September 28, 2002
This isn't what Harold Erath's retirement was supposed to be like. A few years ago, when he and his wife started to think about what they were going to do after their children left for college, they decided that he would leave his cardiac surgery practice in Alabama and they would move back home to New Orleans. They would spend time with their extended families, do volunteer work and travel.
Instead, Erath is a new member of the faculty at Tulane University Medical School and his travel plans are on hold. His practice at Tulane focuses on coronary artery disease and valvular disease and the use of less invasive techniques. Erath was recruited by Robert Hewitt, chair of surgery, because of his experience in building a successful practice from the ground up.
"We concentrated on running a practice very efficiently and we had good results," Erath said. "Operating efficiently and managing processes well not only keeps costs down, but also leads to the best care of the patient."
That kind of approach is needed if a practice or a surgery department is to remain viable through these financially difficult times. For Erath, joining the Tulane faculty represented a second chance to have an academic career. He did his medical training at Vanderbilt University after graduating from Loyola University and spent two years doing research before finishing his residency. He considered several academic job offers, only deciding at the last minute to go into private practice.

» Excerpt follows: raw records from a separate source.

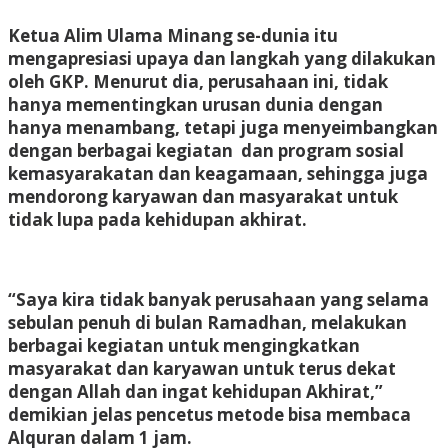
Ketua Alim Ulama Minang se-dunia itu
mengapresiasi upaya dan langkah yang dilakukan
oleh GKP. Menurut dia, perusahaan ini, tidak
hanya mementingkan urusan dunia dengan
hanya menambang, tetapi juga menyeimbangkan
dengan berbagai kegiatan dan program sosial
kemasyarakatan dan keagamaan, sehingga juga
mendorong karyawan dan masyarakat untuk
tidak lupa pada kehidupan akhirat.
“Saya kira tidak banyak perusahaan yang selama
sebulan penuh di bulan Ramadhan, melakukan
berbagai kegiatan untuk mengingkatkan
masyarakat dan karyawan untuk terus dekat
dengan Allah dan ingat kehidupan Akhirat,”
demikian jelas pencetus metode bisa membaca
Alquran dalam 1 jam.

"I was attracted to the chance to take another shot at academics," Erath said. "I'm not a true academic surgeon in that I'm not doing research. But I like the atmosphere of an academic practice, the conferences and the grand rounds and being around the students and residents."
He also sees his service to Tulane as a way of serving the city that he loves. "Tulane and New Orleans are a whole lot alike. They're like parallel concepts. They're grand, old, wonderful places," he said. "Like New Orleans, Tulane's got a great history, it's got great people, it's got a huge amount of potential. You just want to try to keep it moving forward."
Erath is one of many new faces in the surgery department. Other newcomers include Ralph L. Corsetti, whose expertise is in oncologic surgery as well as general surgery; Daniel J. Scott, who will direct the laparoscopic and minimally invasive general surgical program; Michael C. Townsend, whose expertise includes general surgery, surgical critical care, and the management of outpatient surgical facilities; Stephenie R. Long, whose practice includes general and critical care surgery; Sunil K. Geevarghese, who specializes in abdominal transplant surgery; and Christopher L. Lee, who will direct the surgical program at the Huey P. Long Hospital in Pineville, La.